EXCERPTED TEXT:
|---|
Cereal import requirements in 2022 estimated above five‑year average

The total cereal import requirement in 2022 is estimated at 2.2 million tonnes. In the first six months of 2022, a total of 932 000 tonnes of cereals have already been imported (472 000 tonnes of rice, 425 000 tonnes of wheat and 35 000 tonnes of maize), leaving an outstanding import requirement of about 1.27 million tonnes of cereals for 2022. Given persisting macroeconomic challenges, particularly the very low level of foreign reserves, there is a serious risk that the full import requirement of cereals could not be met.
|---|
WORK TASK 1:
Answer from the cereal import passage:
(a) What is the total cereal import requirement estimated for 2022?
(b) How many tonnes of rice were imported in the first six months of 2022?
(c) What macroeconomic challenge is singled out as particular?
WORK TASK 2: Carry on writing the cereal import passage from its last sentence.
The lines after this have nothing to do with the cereal import passage.

DATA FOR ANALYSIS:
|---|
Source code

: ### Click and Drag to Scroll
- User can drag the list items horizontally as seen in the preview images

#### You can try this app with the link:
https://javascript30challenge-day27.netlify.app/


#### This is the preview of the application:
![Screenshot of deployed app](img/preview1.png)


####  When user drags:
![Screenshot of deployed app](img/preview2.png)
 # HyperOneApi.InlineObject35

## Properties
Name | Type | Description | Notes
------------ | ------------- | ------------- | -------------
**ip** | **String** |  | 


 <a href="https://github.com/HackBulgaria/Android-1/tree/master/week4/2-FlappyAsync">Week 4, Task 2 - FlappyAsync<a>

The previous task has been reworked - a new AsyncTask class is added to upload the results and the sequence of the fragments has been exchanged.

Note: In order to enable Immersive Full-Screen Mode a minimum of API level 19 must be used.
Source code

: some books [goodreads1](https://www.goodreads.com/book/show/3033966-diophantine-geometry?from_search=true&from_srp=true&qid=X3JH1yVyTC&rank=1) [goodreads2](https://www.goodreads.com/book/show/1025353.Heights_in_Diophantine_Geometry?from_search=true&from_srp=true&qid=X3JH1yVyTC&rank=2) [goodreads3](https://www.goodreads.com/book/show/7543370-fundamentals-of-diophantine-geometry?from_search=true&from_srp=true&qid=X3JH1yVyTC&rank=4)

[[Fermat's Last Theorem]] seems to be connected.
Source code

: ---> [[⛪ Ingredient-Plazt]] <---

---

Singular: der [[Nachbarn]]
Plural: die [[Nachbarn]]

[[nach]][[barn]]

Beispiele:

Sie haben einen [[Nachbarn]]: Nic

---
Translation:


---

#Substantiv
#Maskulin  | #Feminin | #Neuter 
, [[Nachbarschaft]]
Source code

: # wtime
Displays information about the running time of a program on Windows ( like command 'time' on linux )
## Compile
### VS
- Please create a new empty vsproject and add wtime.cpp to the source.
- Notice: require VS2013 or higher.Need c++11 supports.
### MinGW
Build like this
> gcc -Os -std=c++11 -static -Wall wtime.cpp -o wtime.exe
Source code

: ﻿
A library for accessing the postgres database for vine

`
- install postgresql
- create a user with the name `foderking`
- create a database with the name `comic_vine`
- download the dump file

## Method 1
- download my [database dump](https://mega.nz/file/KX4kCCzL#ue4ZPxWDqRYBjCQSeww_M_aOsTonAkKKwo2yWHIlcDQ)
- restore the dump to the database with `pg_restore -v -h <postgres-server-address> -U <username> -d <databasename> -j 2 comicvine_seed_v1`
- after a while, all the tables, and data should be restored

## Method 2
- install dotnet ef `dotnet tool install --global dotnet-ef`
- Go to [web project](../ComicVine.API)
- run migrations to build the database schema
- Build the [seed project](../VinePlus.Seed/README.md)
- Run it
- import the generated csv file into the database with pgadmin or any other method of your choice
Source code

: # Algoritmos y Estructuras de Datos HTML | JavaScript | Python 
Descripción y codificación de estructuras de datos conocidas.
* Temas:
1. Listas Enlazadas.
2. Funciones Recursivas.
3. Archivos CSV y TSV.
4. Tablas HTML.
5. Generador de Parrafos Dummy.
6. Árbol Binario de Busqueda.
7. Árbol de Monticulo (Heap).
|---|
WRITTEN REPLY 1:
(a) 2.2 million tonnes
(b) 472 000 tonnes
(c) The very low level of foreign reserves

WRITTEN REPLY 2:
Prices of cereals and imported basic food products at high levels in August 2022

Domestic prices of most basic food items, including imported wheat flour, sugar, milk powder and onion, as well as locally‑produced chicken meat, eggs and coconut oil, have been on a steady increase since the last quarter of 2021 and were at elevated levels in August. Price increases were associated with tight market availabilities, after the economic challenges caused major decreases to agricultural production and had a negative impact on the country’s capacity to import. Severe fuel shortages disrupted the distribution of food supplies within the country, creating shortages in most markets and adding to the upward pressure on prices. Domestic prices of rice decreased last August for the first time since October 2021, with the start of the 2022 “Yala” harvest. However, prices remained more than two times higher than their year‑earlier levels. According to the Central Bank of Sri Lanka, in August 2022, the Consumer price index (CPI) was estimated at 64.3 percent, while the food component of the CPI increased by 93.7 percent compared to the previous year.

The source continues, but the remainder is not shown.